Nessuno dei due autisti sembrò deciso a risolvere la situazione in modo amichevole; noi cacciatori proponemmo di pagare a metà il danno, peraltro limitato ma non ci volle nulla da fare;

fermarono un motociclista di passaggio e gli dissero di chiamare la polizia; il poliziotto arrivò dopo circa un’ora di attesa e, dopo aver esaminato il problema ci annunciò che dovevamo andare a processo; mi tremarono le gambe; il mio safari tanto agognato rischiava di terminare lì.

Il poliziotto ci ricondusse a Mackinnon Road dove sostammo in un bar in attesa del giudice, il cui arrivo era previsto per le 14.00; e…., stranamente così fu; il giudice, un nero grassone, ci condusse in tribunale dove, indossata la classica parrucca bianca (la sua era gialla e sporchissima), salì su uno scranno di mogano e dopo aver recitato alcune frasi di rito iniziò a interrogare i presenti.

Dopo un’attesa di una decina di minuti dedicati a scrivere (presumibilmente la sentenza) il giudice disse a tutti di alzarsi in piedi e, con tono solenne, promulgò la sentenza che comportava il pagamento di 100 scellini all’autista che a suo avviso aveva torto.

Erano le 15.00 e il caso era chiuso; potemmo quindi riprendere la nostra strada, sollevati e contenti.

Racconto spesso questo episodio a chi, come me, condivide la grande ammirazione che personalmente nutro per gli inglesi che sono stati in grado di esportare nelle loro colonie le basi della loro grande e antica democrazia e della loro proverbiale civiltà. In Italia un processo avrebbe potuto durare decenni e io sarei tornato a casa a bocca asciutta.

9 – quel viaggio in Mongolia, quell’avventura tra Uaz e Campagnola

La Mongolia è stata per me terra di grandi avventure, sia di caccia che di lavoro; è una terra meravigliosa e affascinante che mi rimarrà per sempre nel cuore e tante, tantissime sono le avventure che ho vissuto là e che vorrei raccontare ma, visto che si parla di auto, ne racconterò una non così entusiasmante ma sicuramente “in tema”.

Premesso che la mitica UAZ russa sta alla Mongolia come la Land Rover sta all’Africa, venni incaricato da un importante gruppo tessile italiano, di organizzare un evento premio sul tema del cashmere, la preziosa fibra tessile di cui la Mongolia è rinomato produttore.

L’evento consisteva in una sorta di competizione tra i produttori delle migliori qualità di cashmere, competizione che culminava con l’assegnazione al vincitore di un premio intitolato all’azienda committente; subito mi venne in mente di proporre un premio in danaro ma i responsabili dell’immagine mi dissero che secondo loro era piuttosto banale;

doveva essere qualcosa di “italiano” che fosse al tempo stesso gradito e utile per l’allevatore che lo riceveva; non poteva certo essere un abito né un oggetto prezioso di cui un pastore nomade mongolo non avrebbe saputo cosa farne.
----------------
Esercizi =
[a] Elenca tutti i nomi di luoghi geografici che compaiono nel testo fornito.
[b] Prosegui il racconto sul premio da assegnare in Mongolia, partendo dopo la sua ultima frase.

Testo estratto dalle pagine
----------------
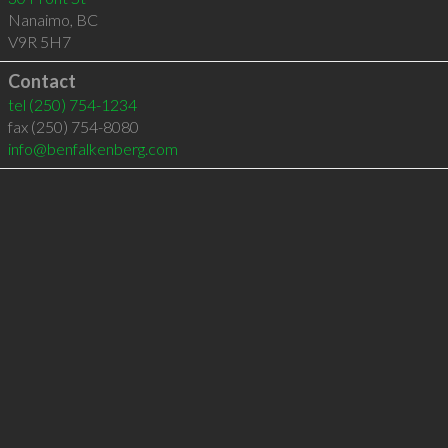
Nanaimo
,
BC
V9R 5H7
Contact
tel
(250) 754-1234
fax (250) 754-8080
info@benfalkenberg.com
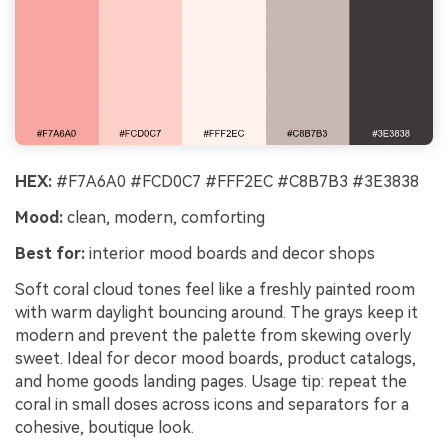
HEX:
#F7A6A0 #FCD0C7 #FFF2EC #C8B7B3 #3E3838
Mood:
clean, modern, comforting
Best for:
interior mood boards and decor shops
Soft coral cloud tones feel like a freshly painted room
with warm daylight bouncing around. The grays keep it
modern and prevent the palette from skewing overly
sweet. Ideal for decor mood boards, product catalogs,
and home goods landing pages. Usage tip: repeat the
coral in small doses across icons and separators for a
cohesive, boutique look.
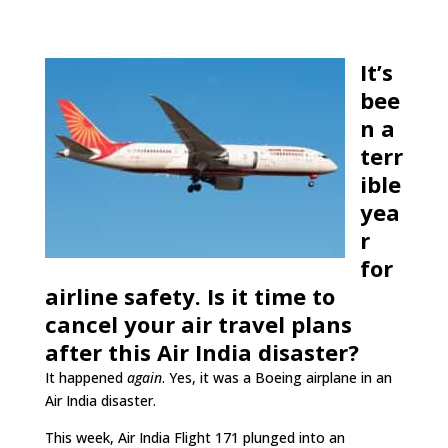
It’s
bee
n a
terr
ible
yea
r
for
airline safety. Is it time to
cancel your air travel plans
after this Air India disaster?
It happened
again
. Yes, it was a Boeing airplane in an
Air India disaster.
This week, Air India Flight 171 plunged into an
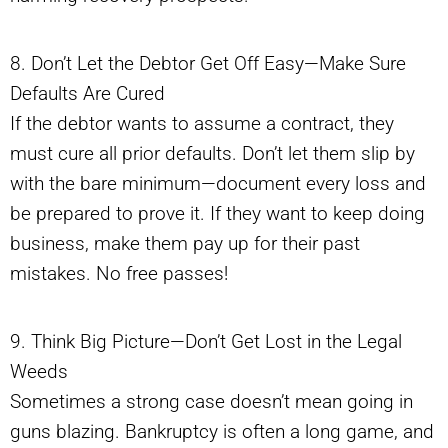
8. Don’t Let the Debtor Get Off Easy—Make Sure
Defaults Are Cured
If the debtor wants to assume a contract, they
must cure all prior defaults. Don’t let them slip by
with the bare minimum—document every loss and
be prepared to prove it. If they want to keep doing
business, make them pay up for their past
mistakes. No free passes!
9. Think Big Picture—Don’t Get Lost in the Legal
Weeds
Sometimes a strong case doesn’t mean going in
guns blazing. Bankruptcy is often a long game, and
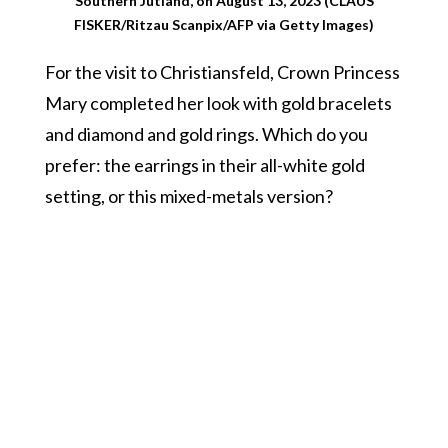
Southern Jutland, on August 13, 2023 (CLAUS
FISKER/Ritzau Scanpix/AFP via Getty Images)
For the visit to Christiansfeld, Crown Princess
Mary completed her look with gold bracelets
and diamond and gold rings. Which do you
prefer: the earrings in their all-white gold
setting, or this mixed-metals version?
----------------
Risultati =
[a]
- Mackinnon Road
- Italia
- Mongolia
- Africa

[b]
Finalmente saltò fuori l’idea “geniale”: un veicolo fuoristrada, rigorosamente italiano, una “Campagnola” della Fiat; inutilmente mi profusi in mille obiezioni; l’unico fuoristrada adatto alla Mongolia era una UAZ di cui si trovavano i ricambi in ogni angolo e di cui i pastori erano esperti; non ci fu nulla da fare; la famiglia degli imprenditori committenti era legata da amicizia alla “famigerata” famiglia torinese ed ebbe uno sconto importante su una fiammante “Campagnola”.

Non oso pensare a quante UAZ si sarebbero potute comperare con il costo di quella Campagnola trasportata fino in Mongolia e omologata in quel paese.

Il mitico “oggetto” avrebbe dovuto arrivare in Mongolia in Luglio, perché la premiazione doveva avvenire in occasione del Naadam, la festa nazionale mongola; invece arrivò a inizio dicembre perché ci volle una interminabile sequela di pratiche burocratiche per importare in Mongolia l’unica Campagnola della storia;

“Pazienza !” mi dissero “la consegna del premio avverrà in Dicembre e sarà un evento magnifico, sotto la neve…” commentarono gli ineffabili pubblicitari che si occupavano della faccenda.

Partimmo dunque da Ulaanbaatar a metà Dicembre con la fiammante campagnola facente parte della carovana di UAZ che ospitavano il sottoscritto, la troupe di fotografi e pubblicitari, le guide, gli accompagnatori e gli organizzatori; faceva freddo ma non particolarmente freddo per quell’epoca dell’anno; a Ulaanbaatar c’erano – 20° ma nel deserto del Gobi le temperature sarebbero sicuramente state più rigide.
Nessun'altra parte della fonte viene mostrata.